Researchers designing a toilet that could monitor and sample urine
Wearable, smart technologies are transforming the ability to monitor and improve health, but a decidedly low-tech commodity -- the humble toilet -- may have the potential to outperform them all, a new study suggests. The Coon Research Group is designing a toilet that will incorporate a portable mass spectrometer that can recognise the individual and process samples across a variety of subjects.
Coon also believes the "smart toilet" concept could have major population health implications.
For the study, published in the journal Nature Digital Medicine, researchers from the University of Wisconsin-Madison and the Morgridge Institute for Research are working to put the tremendous range of metabolic health information contained in urine to work for personalised medicine.
"We're pretty sure we can design a toilet that could sample urine. I think the real challenge is we're going to have to invest in engineering to make this instrument simple enough and cheap enough. That's where this will either go far or not happen at all," said study lead author Joshua Coon.
Coon also believes the "smart toilet" concept could have major population health implications.
Urine contains a virtual liquid history of an individual's nutritional habits, exercise, medication use, sleep patterns and other lifestyle choices.

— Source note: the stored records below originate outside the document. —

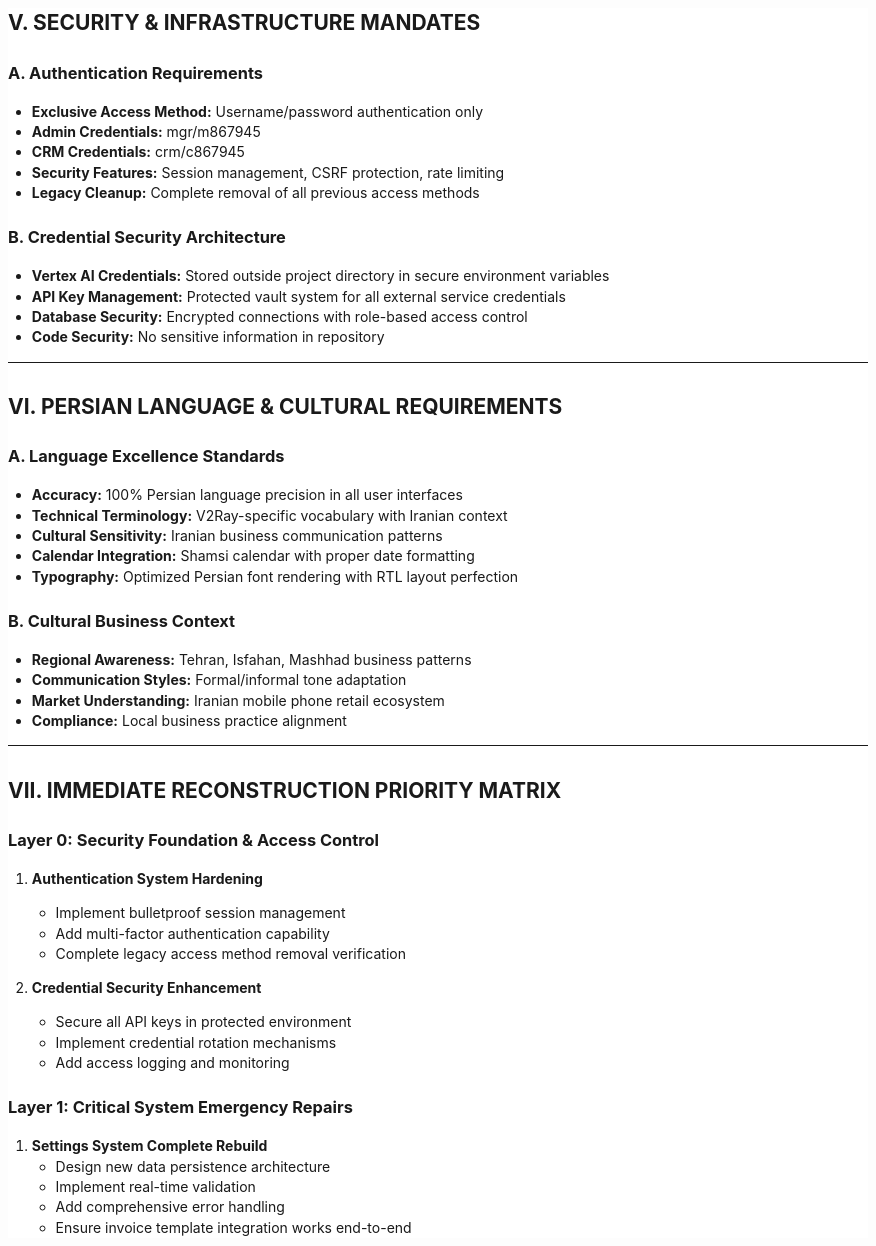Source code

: 
## V. SECURITY & INFRASTRUCTURE MANDATES

### A. Authentication Requirements
- **Exclusive Access Method:** Username/password authentication only
- **Admin Credentials:** mgr/m867945
- **CRM Credentials:** crm/c867945
- **Security Features:** Session management, CSRF protection, rate limiting
- **Legacy Cleanup:** Complete removal of all previous access methods

### B. Credential Security Architecture
- **Vertex AI Credentials:** Stored outside project directory in secure environment variables
- **API Key Management:** Protected vault system for all external service credentials
- **Database Security:** Encrypted connections with role-based access control
- **Code Security:** No sensitive information in repository

---

## VI. PERSIAN LANGUAGE & CULTURAL REQUIREMENTS

### A. Language Excellence Standards
- **Accuracy:** 100% Persian language precision in all user interfaces
- **Technical Terminology:** V2Ray-specific vocabulary with Iranian context
- **Cultural Sensitivity:** Iranian business communication patterns
- **Calendar Integration:** Shamsi calendar with proper date formatting
- **Typography:** Optimized Persian font rendering with RTL layout perfection

### B. Cultural Business Context
- **Regional Awareness:** Tehran, Isfahan, Mashhad business patterns
- **Communication Styles:** Formal/informal tone adaptation
- **Market Understanding:** Iranian mobile phone retail ecosystem
- **Compliance:** Local business practice alignment

---

## VII. IMMEDIATE RECONSTRUCTION PRIORITY MATRIX

### Layer 0: Security Foundation & Access Control
1. **Authentication System Hardening**
   - Implement bulletproof session management
   - Add multi-factor authentication capability
   - Complete legacy access method removal verification

2. **Credential Security Enhancement**
   - Secure all API keys in protected environment
   - Implement credential rotation mechanisms
   - Add access logging and monitoring

### Layer 1: Critical System Emergency Repairs
1. **Settings System Complete Rebuild**
   - Design new data persistence architecture
   - Implement real-time validation
   - Add comprehensive error handling
   - Ensure invoice template integration works end-to-end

Urine also contains metabolic links to more than 600 human conditions, including some of the major killers such as cancer, diabetes and kidney disease.
For the study, two research subjects consistently collected all urine samples over a 10-day period, submitted those samples for tests with both gas chromatography and mass spectrometry for a complete readout of metabolic signatures.

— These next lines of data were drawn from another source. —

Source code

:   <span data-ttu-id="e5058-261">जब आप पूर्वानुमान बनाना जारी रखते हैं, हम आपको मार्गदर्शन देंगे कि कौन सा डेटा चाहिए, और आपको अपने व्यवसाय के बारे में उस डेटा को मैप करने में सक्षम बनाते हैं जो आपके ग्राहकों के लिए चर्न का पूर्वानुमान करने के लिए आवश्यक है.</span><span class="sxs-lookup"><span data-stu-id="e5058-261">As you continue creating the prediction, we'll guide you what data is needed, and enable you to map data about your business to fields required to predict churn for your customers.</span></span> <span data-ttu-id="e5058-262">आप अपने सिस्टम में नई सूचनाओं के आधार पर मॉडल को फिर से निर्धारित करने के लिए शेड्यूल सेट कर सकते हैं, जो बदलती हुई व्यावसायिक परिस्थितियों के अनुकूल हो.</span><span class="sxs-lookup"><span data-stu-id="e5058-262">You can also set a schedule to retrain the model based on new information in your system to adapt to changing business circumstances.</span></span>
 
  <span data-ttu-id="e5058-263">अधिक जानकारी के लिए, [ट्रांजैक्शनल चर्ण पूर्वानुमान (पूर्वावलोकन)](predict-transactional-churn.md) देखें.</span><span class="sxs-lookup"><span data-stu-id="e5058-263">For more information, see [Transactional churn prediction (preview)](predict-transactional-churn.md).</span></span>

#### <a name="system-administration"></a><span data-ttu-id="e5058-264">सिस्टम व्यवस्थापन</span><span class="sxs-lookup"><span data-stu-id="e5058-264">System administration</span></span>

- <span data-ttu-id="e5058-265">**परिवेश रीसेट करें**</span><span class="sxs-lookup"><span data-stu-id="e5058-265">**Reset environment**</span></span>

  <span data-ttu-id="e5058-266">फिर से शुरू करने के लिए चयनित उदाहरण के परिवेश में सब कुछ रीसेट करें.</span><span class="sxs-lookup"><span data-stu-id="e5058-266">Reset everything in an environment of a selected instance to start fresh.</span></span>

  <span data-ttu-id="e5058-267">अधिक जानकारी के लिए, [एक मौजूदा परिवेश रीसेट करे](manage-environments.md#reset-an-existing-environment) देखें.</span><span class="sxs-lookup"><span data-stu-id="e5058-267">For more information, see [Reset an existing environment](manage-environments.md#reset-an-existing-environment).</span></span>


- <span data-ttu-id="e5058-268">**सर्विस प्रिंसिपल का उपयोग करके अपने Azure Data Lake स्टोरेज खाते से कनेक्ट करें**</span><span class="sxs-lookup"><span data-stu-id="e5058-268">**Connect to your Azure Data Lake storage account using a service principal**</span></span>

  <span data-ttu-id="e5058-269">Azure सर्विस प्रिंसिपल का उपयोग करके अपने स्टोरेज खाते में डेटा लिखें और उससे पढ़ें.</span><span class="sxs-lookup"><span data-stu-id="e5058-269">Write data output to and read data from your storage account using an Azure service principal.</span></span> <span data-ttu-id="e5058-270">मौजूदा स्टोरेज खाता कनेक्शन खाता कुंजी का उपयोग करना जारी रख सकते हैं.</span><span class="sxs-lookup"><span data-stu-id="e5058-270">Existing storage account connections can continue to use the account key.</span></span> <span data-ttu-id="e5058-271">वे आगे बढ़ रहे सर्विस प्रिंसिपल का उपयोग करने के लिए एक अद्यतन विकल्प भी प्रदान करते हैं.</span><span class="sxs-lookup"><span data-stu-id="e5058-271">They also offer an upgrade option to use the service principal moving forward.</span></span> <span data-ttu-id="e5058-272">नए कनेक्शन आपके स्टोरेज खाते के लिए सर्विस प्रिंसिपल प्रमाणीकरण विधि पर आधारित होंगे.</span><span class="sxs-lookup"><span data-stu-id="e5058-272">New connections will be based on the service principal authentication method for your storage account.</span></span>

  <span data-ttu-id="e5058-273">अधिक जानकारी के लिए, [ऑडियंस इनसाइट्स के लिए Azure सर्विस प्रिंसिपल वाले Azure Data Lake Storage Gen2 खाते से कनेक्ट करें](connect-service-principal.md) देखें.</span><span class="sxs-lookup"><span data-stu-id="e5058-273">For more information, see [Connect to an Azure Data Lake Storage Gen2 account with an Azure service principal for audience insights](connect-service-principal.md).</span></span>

The two subjects also happen to be lead authors on the paper-- Joshua Coon and Ian Miller. However, the sample size used in the study is too small.
Collectively they provided 110 samples over the 10-day period, and also used wearable technology to track heart rates and steps, calorie consumption and sleep patterns.

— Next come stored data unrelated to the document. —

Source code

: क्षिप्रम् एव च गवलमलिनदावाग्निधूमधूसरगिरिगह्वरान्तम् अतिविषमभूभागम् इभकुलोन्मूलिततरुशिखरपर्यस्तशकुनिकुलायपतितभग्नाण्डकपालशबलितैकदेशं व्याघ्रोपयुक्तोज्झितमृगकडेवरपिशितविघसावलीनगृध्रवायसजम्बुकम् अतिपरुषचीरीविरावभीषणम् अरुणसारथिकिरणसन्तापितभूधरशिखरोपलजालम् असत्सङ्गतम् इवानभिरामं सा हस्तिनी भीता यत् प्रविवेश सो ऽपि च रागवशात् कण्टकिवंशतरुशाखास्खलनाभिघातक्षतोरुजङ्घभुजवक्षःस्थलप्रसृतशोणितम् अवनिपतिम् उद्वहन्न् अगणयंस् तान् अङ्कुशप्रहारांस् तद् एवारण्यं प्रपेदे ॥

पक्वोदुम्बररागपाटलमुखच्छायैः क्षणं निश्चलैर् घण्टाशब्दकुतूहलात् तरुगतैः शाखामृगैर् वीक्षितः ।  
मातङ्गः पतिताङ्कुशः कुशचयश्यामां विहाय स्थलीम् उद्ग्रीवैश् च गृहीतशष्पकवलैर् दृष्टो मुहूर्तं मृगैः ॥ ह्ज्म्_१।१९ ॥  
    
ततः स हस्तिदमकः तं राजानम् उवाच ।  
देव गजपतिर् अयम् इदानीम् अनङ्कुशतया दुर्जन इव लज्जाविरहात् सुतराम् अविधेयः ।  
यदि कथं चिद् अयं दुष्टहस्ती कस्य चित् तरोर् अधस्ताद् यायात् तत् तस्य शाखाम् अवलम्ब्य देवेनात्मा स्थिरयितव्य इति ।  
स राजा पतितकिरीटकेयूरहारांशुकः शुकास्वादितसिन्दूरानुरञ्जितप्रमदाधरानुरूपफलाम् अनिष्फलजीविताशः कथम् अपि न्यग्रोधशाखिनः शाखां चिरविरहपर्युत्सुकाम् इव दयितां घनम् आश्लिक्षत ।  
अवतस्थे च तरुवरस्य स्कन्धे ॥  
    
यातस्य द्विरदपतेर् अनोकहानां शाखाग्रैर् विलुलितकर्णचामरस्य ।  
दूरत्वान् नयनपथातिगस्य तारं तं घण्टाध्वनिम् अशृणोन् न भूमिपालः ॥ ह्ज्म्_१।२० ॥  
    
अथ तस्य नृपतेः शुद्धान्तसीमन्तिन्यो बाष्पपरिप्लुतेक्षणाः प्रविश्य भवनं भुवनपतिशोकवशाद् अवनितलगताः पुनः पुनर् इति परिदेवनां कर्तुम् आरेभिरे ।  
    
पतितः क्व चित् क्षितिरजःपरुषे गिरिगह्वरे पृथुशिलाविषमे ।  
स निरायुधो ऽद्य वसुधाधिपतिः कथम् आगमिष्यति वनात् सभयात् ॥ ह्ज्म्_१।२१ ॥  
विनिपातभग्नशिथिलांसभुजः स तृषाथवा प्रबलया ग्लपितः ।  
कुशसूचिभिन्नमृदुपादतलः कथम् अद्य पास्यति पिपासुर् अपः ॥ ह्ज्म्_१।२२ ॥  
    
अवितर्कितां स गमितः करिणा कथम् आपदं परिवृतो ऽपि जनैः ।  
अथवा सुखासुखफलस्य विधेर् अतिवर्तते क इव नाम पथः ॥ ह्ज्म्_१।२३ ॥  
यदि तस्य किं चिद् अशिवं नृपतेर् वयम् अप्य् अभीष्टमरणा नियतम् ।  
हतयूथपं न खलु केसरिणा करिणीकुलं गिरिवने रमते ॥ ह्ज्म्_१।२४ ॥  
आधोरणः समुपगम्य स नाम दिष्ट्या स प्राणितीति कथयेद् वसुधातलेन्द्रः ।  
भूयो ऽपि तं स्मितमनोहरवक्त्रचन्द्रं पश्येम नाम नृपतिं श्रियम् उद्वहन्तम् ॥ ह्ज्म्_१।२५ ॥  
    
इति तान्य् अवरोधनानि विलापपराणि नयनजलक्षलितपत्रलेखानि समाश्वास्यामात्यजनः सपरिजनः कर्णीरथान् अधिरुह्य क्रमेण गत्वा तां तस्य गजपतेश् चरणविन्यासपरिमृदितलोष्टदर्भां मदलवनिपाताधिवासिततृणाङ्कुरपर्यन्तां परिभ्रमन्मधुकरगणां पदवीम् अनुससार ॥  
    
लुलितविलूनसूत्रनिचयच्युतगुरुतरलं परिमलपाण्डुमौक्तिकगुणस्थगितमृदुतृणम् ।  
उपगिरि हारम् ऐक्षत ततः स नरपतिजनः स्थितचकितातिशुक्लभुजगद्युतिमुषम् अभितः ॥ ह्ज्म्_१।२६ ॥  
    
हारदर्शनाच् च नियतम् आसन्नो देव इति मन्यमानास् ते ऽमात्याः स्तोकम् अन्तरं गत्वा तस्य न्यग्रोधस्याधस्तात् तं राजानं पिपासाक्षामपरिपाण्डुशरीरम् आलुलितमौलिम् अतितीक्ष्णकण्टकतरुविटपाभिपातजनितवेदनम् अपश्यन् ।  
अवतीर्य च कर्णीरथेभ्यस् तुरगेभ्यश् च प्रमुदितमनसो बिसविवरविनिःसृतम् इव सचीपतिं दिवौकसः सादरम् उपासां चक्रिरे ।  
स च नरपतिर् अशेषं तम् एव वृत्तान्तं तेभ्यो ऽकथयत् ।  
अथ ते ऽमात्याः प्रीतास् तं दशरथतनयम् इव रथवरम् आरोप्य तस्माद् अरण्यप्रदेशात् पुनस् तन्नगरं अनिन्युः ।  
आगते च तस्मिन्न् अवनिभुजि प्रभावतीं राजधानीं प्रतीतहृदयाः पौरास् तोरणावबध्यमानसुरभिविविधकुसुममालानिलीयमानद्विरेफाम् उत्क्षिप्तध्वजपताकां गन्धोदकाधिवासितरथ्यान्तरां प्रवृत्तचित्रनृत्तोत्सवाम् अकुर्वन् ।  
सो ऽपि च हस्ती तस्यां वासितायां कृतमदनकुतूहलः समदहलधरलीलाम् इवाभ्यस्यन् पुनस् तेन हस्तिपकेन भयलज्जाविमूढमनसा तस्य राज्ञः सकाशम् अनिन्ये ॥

The samples do indeed contain a remarkable health fingerprint that follows the ebbs and flows of daily life.
For example, the subjects kept records of coffee and alcohol consumption, and the biomarkers with a known connection to both those drinks were abundantly measured.
One subject took acetaminophen, which was measured in urine by a spike in ion intensity.
The metabolic outputs from exercise and sleep could also be measured with precision.
While the pilot experiment didn't examine health questions, many possibilities exist.
For example, testing could show how an individual metabolises certain types of prescription drugs, in ways that could be healthy or dangerous.
Also, as the population gets older with more stay-at-home care, urine tests would indicate whether medications are being taken properly and are having their intended effect.
"If you had tens of thousands of users and you could correlate that data with health and lifestyle, you could then start to have real diagnostic capabilities, it might provide early warning of viral or bacterial outbreaks," Coon said.